The Deniliquin feature is located beneath the Murray Sedimentary Basin and partly beneath the Darling Sedimentary Basin, and centered about 32 km northwest of Deniliquin. The principal features of the Deniliquin structure are a multiple ring total magnetic intensity (TMI) pattern with the minimal TMI ring radius of 260 km; a central quiet magnetic zone; circular Bouguer gravity patterns; an underlying mantle Moho rise about 10 km shallower than under the adjacent Tasman orogenic zone; and radial faults associated with magnetic and demagnetized anomalies. The above features suggest that the Deniliquin feature is a root zone of a large impact structure, a multi-ring impact basin.
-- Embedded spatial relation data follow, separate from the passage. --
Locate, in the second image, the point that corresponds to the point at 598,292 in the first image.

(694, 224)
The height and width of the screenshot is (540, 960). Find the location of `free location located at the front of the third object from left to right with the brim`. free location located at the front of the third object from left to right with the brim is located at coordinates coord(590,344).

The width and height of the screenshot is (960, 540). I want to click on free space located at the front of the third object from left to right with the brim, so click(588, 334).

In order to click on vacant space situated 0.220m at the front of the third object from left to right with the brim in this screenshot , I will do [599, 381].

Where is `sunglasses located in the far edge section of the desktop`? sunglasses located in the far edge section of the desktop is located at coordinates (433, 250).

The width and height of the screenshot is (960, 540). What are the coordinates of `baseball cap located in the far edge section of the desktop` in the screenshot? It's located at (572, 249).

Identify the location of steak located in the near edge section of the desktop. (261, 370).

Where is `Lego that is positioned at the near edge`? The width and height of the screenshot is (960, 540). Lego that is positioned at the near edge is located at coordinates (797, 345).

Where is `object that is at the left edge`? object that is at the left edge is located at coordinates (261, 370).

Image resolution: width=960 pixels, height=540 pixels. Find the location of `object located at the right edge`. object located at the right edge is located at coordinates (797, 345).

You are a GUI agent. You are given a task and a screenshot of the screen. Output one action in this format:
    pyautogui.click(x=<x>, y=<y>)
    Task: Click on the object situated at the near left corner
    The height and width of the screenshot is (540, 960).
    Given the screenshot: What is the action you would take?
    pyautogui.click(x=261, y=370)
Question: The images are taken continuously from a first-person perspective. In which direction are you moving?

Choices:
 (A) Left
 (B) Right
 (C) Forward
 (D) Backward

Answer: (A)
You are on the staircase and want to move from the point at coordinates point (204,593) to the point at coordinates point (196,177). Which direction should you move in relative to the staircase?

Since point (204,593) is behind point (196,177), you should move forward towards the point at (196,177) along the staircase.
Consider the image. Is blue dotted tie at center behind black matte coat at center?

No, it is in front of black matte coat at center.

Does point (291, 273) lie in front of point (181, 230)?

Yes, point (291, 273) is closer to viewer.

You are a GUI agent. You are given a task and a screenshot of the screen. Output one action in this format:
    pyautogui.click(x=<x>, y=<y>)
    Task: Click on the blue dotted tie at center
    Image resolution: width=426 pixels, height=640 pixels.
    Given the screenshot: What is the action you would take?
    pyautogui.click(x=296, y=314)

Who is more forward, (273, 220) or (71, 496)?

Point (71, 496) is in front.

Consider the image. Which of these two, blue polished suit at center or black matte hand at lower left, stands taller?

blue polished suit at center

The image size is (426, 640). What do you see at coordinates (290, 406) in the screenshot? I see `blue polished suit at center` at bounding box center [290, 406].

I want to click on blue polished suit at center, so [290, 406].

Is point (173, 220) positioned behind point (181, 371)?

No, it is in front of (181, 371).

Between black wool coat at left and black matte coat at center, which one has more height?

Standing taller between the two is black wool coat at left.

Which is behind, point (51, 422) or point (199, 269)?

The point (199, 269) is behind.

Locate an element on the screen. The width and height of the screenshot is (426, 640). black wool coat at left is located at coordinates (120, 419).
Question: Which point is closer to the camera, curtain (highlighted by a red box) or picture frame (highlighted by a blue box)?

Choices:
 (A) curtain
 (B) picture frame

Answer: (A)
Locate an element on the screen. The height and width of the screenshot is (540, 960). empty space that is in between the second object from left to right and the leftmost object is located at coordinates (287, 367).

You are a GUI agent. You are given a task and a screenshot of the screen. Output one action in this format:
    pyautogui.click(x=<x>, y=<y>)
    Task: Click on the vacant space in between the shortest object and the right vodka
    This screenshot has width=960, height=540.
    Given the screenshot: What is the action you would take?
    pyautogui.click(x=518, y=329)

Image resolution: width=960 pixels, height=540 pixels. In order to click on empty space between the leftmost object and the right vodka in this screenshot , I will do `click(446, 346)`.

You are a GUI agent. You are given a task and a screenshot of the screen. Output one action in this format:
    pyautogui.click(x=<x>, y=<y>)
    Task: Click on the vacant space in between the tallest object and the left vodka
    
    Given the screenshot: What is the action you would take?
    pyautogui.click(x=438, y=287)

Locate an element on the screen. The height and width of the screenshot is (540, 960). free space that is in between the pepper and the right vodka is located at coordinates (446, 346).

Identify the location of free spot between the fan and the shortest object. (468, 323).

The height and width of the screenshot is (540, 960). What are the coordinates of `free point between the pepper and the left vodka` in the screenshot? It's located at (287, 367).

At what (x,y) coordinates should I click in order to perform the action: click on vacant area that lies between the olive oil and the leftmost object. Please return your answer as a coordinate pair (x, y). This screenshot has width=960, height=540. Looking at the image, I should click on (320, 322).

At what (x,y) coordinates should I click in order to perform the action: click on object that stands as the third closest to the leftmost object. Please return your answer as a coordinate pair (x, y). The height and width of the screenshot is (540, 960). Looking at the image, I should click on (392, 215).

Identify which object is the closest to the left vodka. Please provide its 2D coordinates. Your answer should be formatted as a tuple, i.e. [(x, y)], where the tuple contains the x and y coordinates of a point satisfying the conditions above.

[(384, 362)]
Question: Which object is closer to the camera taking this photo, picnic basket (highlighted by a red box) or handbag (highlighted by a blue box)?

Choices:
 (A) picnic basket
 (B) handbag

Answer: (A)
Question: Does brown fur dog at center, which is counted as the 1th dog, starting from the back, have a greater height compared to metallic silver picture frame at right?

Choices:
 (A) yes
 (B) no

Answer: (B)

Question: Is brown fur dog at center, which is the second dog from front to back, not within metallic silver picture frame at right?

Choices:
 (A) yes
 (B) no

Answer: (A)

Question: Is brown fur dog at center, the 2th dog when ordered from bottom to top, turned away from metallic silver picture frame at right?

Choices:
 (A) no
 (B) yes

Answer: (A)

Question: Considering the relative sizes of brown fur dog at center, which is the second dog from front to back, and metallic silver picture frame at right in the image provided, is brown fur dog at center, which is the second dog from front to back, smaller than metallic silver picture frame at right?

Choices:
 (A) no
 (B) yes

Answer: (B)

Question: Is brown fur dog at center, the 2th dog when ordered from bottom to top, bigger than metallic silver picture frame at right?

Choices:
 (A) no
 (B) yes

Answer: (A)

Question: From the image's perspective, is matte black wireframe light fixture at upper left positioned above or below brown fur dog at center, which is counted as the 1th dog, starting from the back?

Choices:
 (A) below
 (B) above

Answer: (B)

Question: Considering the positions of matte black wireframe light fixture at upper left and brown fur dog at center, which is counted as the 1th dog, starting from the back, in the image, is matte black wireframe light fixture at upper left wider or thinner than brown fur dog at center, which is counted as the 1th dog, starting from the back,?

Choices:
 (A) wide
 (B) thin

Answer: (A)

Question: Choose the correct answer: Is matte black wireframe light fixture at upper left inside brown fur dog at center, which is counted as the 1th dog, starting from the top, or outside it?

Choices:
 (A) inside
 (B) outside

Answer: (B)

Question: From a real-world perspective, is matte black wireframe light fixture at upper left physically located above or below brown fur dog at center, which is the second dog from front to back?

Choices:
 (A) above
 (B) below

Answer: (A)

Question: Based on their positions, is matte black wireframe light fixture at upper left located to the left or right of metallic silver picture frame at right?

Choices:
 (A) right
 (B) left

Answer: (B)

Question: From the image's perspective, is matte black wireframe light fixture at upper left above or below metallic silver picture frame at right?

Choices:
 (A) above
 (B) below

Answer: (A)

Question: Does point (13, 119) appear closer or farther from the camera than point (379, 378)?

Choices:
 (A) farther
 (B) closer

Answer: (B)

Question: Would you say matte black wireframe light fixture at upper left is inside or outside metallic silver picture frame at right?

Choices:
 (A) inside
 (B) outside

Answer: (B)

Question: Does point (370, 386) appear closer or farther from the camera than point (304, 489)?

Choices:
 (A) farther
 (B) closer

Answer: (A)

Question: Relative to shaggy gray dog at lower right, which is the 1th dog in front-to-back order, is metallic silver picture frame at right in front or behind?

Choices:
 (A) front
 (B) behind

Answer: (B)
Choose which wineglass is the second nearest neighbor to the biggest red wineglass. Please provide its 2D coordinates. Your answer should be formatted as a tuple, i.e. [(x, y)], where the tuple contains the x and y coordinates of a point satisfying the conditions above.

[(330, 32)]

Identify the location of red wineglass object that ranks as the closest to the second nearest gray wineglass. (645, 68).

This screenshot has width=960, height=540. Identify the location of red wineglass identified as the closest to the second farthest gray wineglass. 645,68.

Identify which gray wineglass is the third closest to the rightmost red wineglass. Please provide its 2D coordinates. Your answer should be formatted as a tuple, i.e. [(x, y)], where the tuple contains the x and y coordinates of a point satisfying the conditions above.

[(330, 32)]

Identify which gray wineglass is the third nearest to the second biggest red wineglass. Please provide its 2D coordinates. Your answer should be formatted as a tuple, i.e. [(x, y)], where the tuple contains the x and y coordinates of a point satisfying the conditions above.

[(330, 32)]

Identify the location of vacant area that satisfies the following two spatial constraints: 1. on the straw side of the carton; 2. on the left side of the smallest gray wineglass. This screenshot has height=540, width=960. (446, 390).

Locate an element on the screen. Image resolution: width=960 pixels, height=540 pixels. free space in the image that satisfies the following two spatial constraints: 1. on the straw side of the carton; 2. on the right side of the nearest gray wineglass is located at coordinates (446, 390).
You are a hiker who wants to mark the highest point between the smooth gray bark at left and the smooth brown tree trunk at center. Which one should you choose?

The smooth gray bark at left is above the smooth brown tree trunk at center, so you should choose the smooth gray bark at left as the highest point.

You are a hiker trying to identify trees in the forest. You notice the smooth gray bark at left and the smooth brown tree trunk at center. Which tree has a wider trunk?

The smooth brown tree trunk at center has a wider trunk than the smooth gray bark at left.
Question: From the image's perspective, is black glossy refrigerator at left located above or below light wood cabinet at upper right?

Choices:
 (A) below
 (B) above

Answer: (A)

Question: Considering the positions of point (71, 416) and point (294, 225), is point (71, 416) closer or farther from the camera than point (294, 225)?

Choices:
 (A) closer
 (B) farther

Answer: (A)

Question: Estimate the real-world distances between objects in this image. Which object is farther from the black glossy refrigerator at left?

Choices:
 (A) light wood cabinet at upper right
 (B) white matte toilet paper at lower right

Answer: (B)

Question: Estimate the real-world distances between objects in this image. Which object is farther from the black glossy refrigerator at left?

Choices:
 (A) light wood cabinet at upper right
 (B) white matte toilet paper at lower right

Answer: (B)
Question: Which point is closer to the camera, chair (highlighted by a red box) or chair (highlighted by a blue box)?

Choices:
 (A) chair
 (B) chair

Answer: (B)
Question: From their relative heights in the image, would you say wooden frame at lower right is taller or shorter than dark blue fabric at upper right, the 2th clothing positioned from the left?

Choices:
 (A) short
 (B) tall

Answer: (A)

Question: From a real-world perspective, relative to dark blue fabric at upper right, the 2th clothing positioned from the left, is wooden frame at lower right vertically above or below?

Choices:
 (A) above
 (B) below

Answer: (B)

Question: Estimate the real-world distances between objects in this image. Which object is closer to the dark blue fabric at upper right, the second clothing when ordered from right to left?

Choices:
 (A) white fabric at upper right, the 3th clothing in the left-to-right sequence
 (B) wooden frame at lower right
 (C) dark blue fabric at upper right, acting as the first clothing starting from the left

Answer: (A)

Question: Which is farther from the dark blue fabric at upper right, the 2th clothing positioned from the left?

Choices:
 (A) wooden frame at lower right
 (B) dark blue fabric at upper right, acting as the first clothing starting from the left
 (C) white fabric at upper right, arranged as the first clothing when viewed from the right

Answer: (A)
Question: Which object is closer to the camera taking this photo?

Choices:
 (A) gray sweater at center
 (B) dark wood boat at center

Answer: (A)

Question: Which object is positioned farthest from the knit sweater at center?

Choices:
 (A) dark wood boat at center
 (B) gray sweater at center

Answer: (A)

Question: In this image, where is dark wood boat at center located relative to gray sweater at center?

Its existence was proposed by Anthony Yeates somewhere between 1995 and 2000, based upon the magnetic patterns in the area. A 2022 paper by Glikson and Yeates further supports this suggestion based on recent geophysical data, drill-hole samples and airborne magnetic data. As of 2023, most evidence comes from the surface data. Further confirmation of the suggestion would require further deep drilling.

==Dating==
Its age is estimated between 514±5 Ma and 427–417 Ma. It was likely located in eastern Gondwana before it split off Australia. Glikson suggests that it could have triggered the c. 1.4-million-year-long Late Ordovician (Hirnantian) glaciation and the corresponding mass extinction event (445.2 and 443.8 Ma), which eliminated about 85% of species.